Dan found Kitui Satia, Edward’s uncle, on Monday evening. He explained what had happened, and where Edward had been. But it was so late in the day. Satia and his family only wanted to know with their eyes, and to take Edward home — “Nairobi is stressful, it’s very harrowing for rural people,” he said — but the family would have to wait to try again.
By Wednesday, Kitui Satia was relieved. They really had Edward. They’d found the body with a red-checked T-shirt, one that Edward’s father remembered and the same one his roommate said Edward was wearing that morning. Satia recognized the ears — “the ears had not been destroyed,” he said — and the body’s fingernails seemed familiar too.
“We know we have lost,” Satia said, “but we are now better off. Now we can see our person.”
But there was still no official news of Emily, and George and his sister, Evelynne, were coping with the uncertainty very differently.
Evelynne’s grief had broken on Monday, and she’d spent several hours sitting with counselors, mostly speechless, sometimes sobbing. For her, that moment seemed to be the beginning of acceptance.
But George had accepted nothing. He’d been ready to grieve, but the longer he went without information, the more confused he became. Wednesday was his fifth day at the mortuary. He still didn’t know any of these bodies, and there still no fingerprints, either.
George wanted more lists. He wanted to see if Emily’s name appeared on the class roll call the day before the attack. He even wanted to double-check the semester’s registration list. Did anyone know if Emily had been on campus when the attack happened? Could anyone prove to him that she’d been at school at all, for that matter, in the weeks before the attack?
But he couldn’t reach her professors or the university administration. So he sat. He waited. And he was losing patience.
I sat with George on Wednesday, around 6 p.m., while he tried to think of more lists he could ask for.
Reporters don’t belong in their stories except in rare moments; this is one. It had taken me several days to piece together how Emily's and Edward’s families knew one another, and that Dan Obwamu had probably known them both. When I saw George again on Wednesday, Dan was on his way to Chiromo to see Edward’s family.
I told George how Dan had helped find Edward, and I asked if George wanted to meet him.
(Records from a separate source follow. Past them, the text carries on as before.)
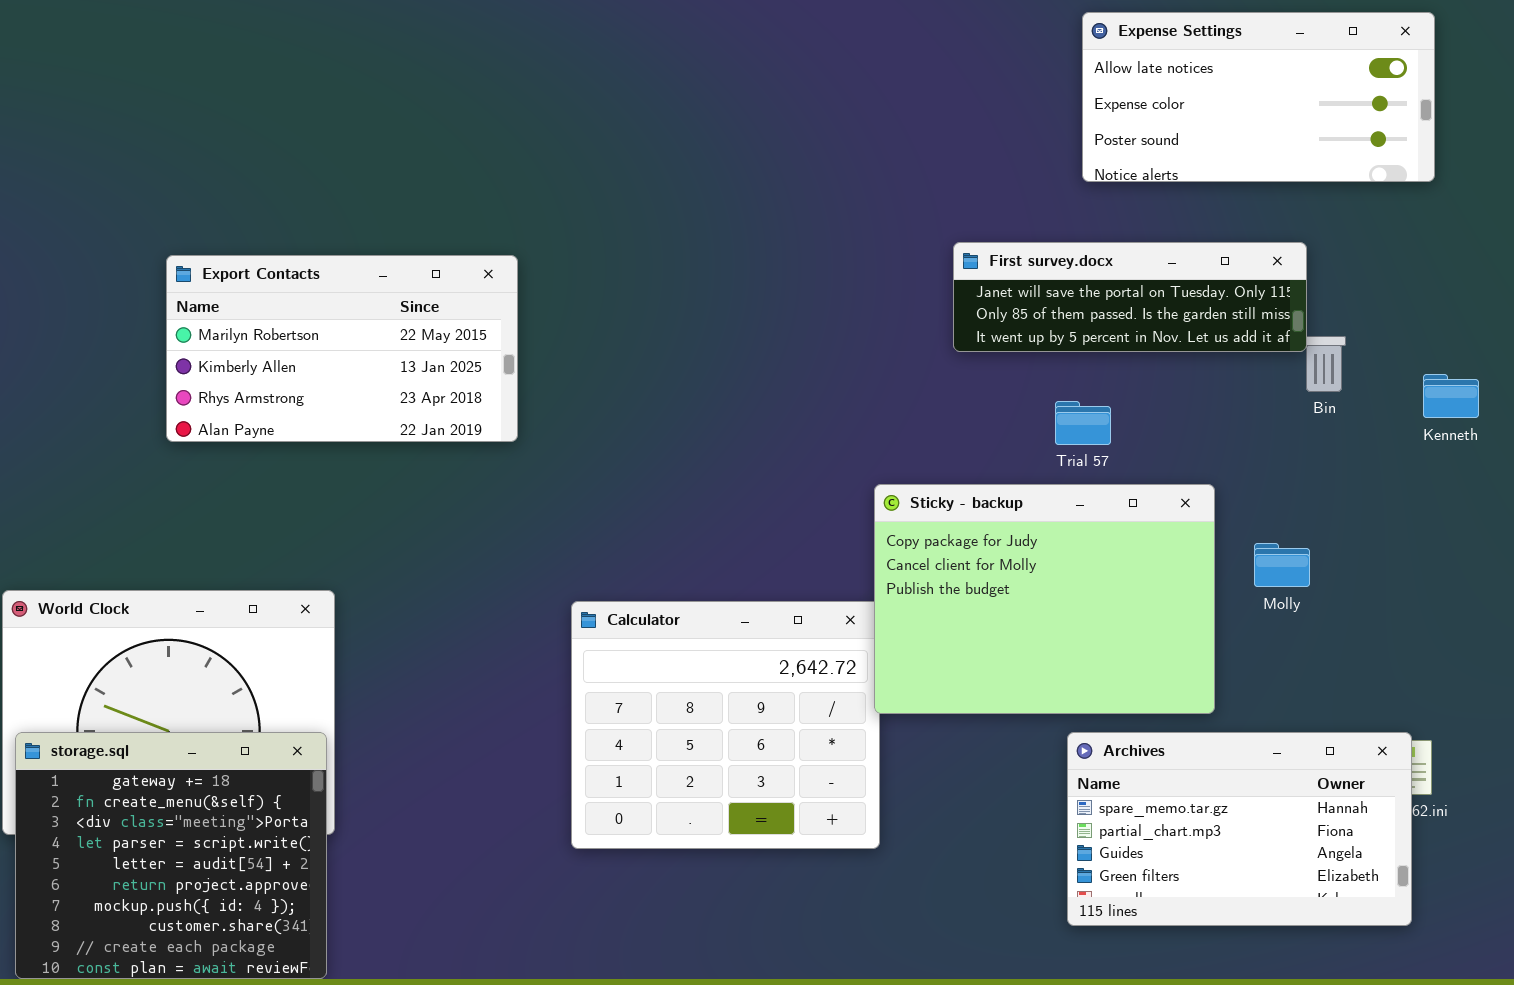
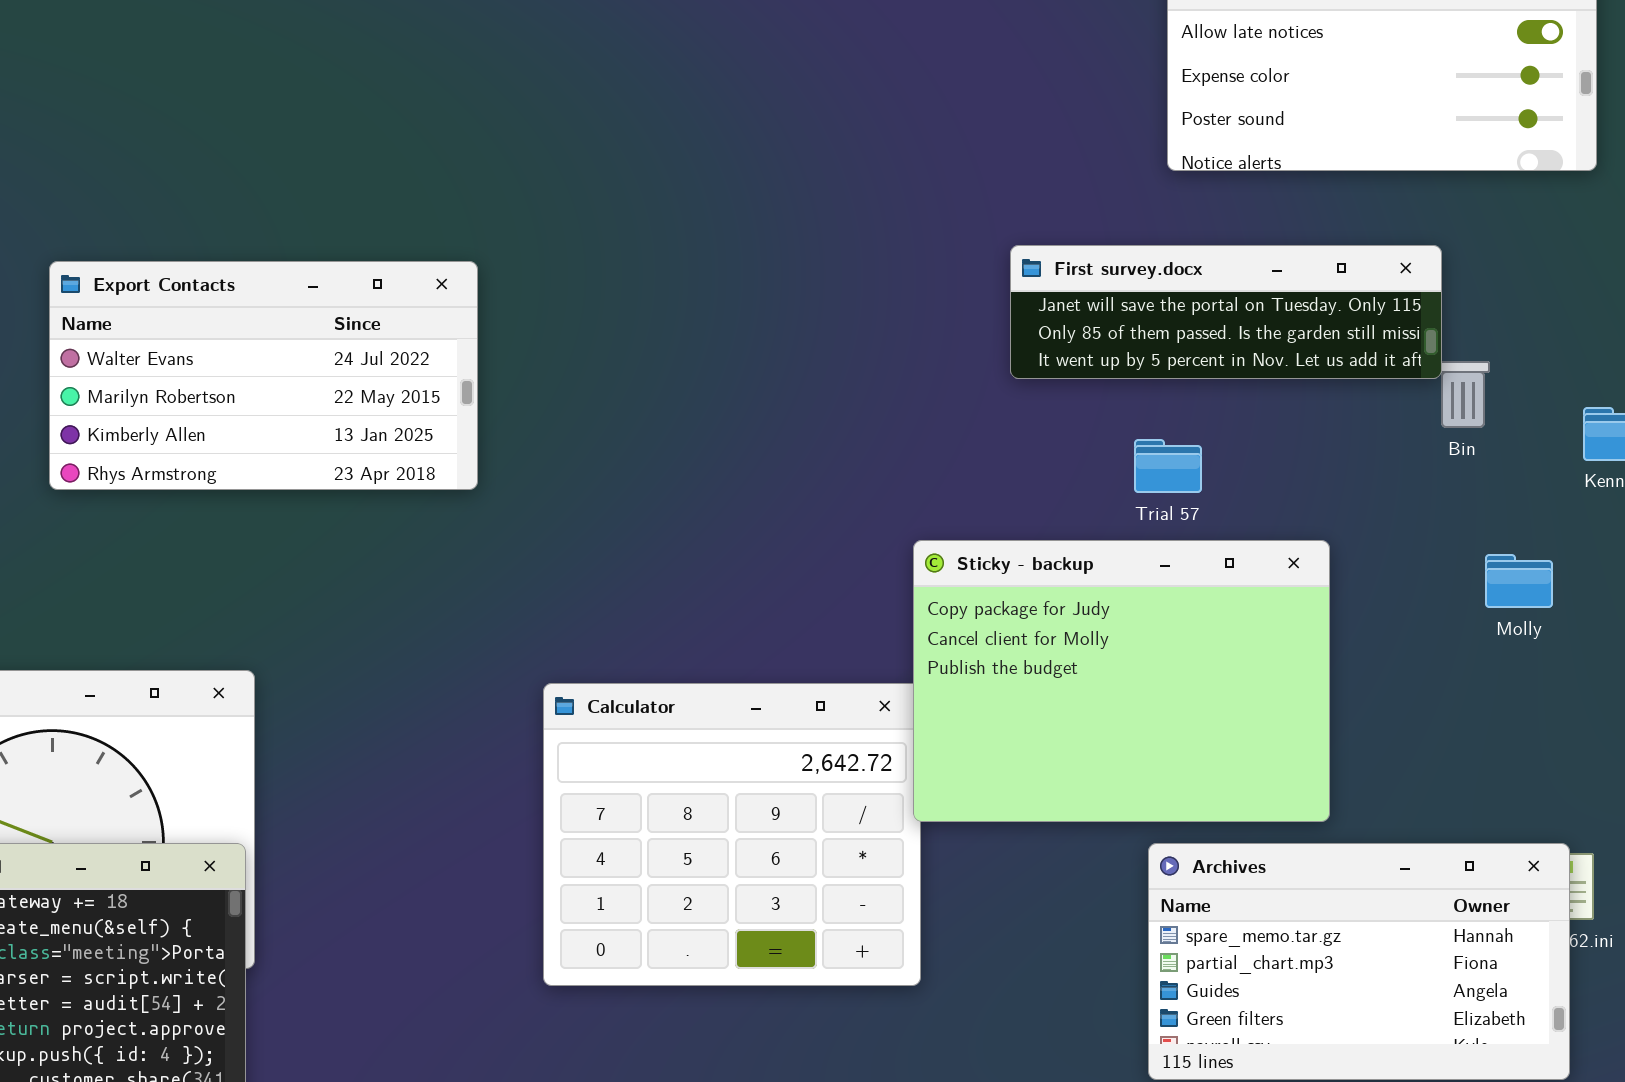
Export Contacts: [166,255,518,442] -> [49,261,478,490], scrolled up 1 row
Molly: [1254,543,1310,587] -> [1485,554,1553,608], moved

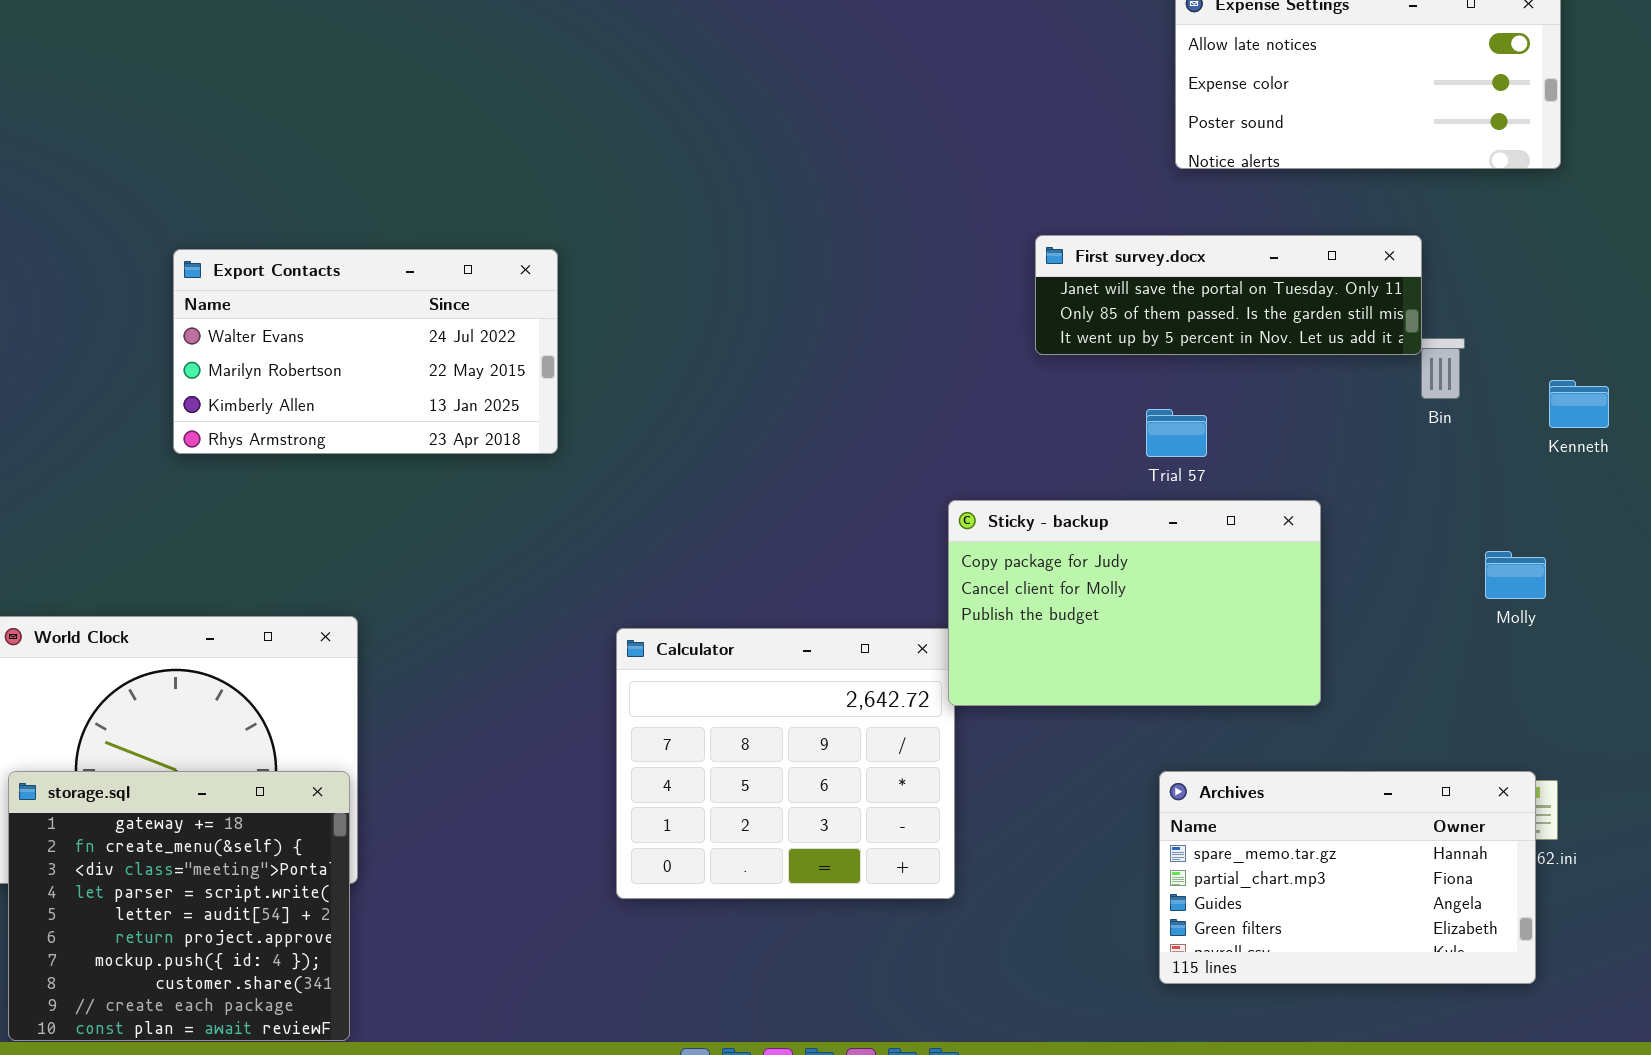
Sticky - backup: [913,540,1330,822] -> [948,500,1321,706], resized
Molly: [1485,554,1553,608] -> [1485,551,1546,599], moved

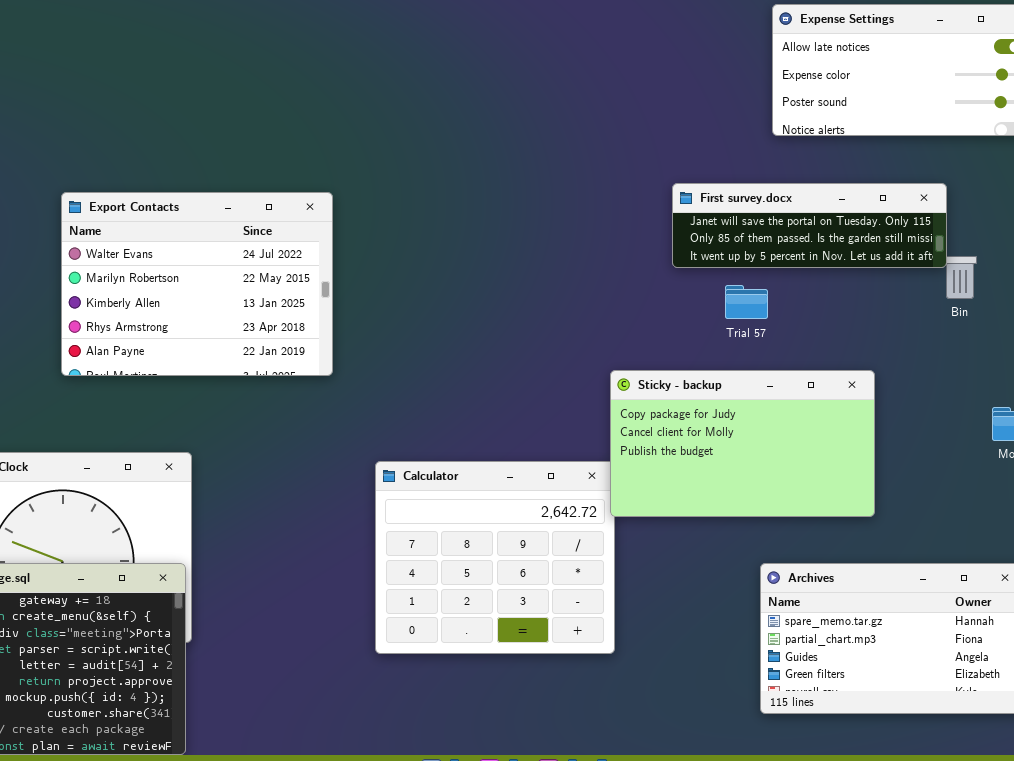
Export Contacts: [173,249,558,454] -> [61,192,333,376], resized
Trial 57: [1146,409,1207,457] -> [725,285,768,319], moved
When he said yes, we found Dan.
“Yes, I knew Emily,” Dan told George. “She was my friend. She was also in the CU.”
“You mean, she was in that room in the morning?” George asked.
“No, no, she was not in the prayers,” Dan said. “She was found in the hostel.”
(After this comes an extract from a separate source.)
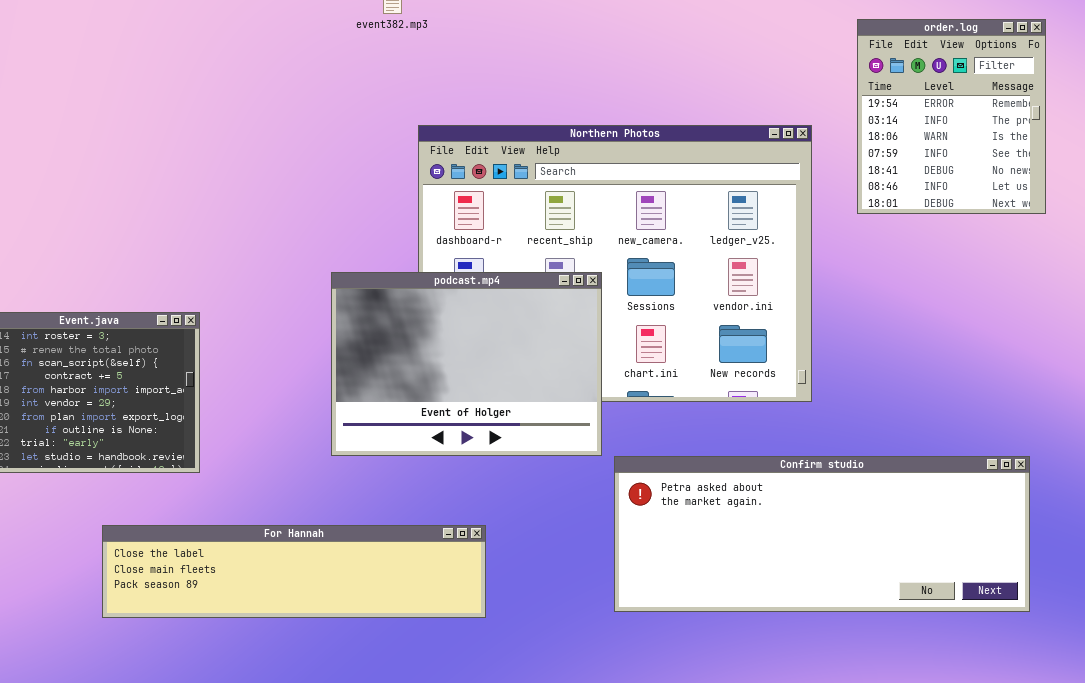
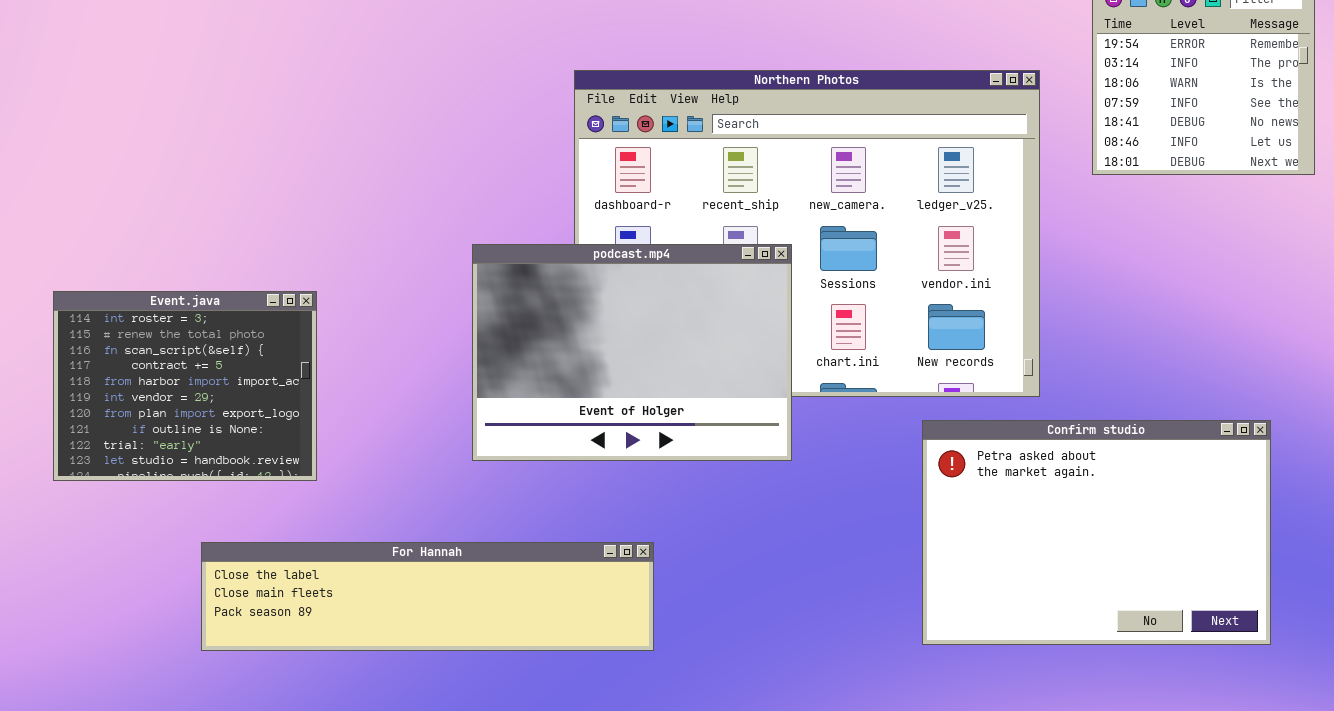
Confirm studio: [614,456,1030,612] -> [922,420,1271,645], moved, resized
George’s shoulders tugged backward, like a man who’s realized he’s about to slam into a wall or a door, a man who is moving faster than is wise and fights back, with his body, against the speed of the world.
“She was killed?” he asked.
“Yeah,” Dan said softly.
“So she was still sleeping?”
“Emily normally woke up very early in the morning,” Dan said. “So maybe she was preparing herself for prayers, or to get water.”
George went quiet, and Dan stood silently with him for a moment. But Dan had other families to find too.
“Are we finished then?” Dan asked gently.
George nodded. They spoke briefly in Kiswahili, and Dan walked away.
“Now,” George said. “Now I am sure. Emily was killed. Since I have been coming here, I thought Emily was alive. But he — he is the very, very person who knows.”
And now George knows too. He knows that Emily is right where everyone had asked him to believe that she was, in one of those crowded rooms in the mortuary behind him.
Now George isn’t looking for Emily anymore.
“Now it’s just looking for fingerprints,” he said.
It’s Thursday afternoon in Nairobi. Many bodies have finally been released to their families. There were prayers but not much pomp; the only government official who spoke was the man from the disaster task force, who advised the families to fight back against terrorists, should they encounter them on the way home.
The coffins are on their way home for burials; on Saturday, there will be funerals across Kenya.
But on Thursday afternoon, a full week after the attack, there are still 14 bodies whose families don’t know them. One of them, probably, is Emily’s.
And her brother George is still waiting — grateful to know, without doubt or hope, what it is he is waiting for.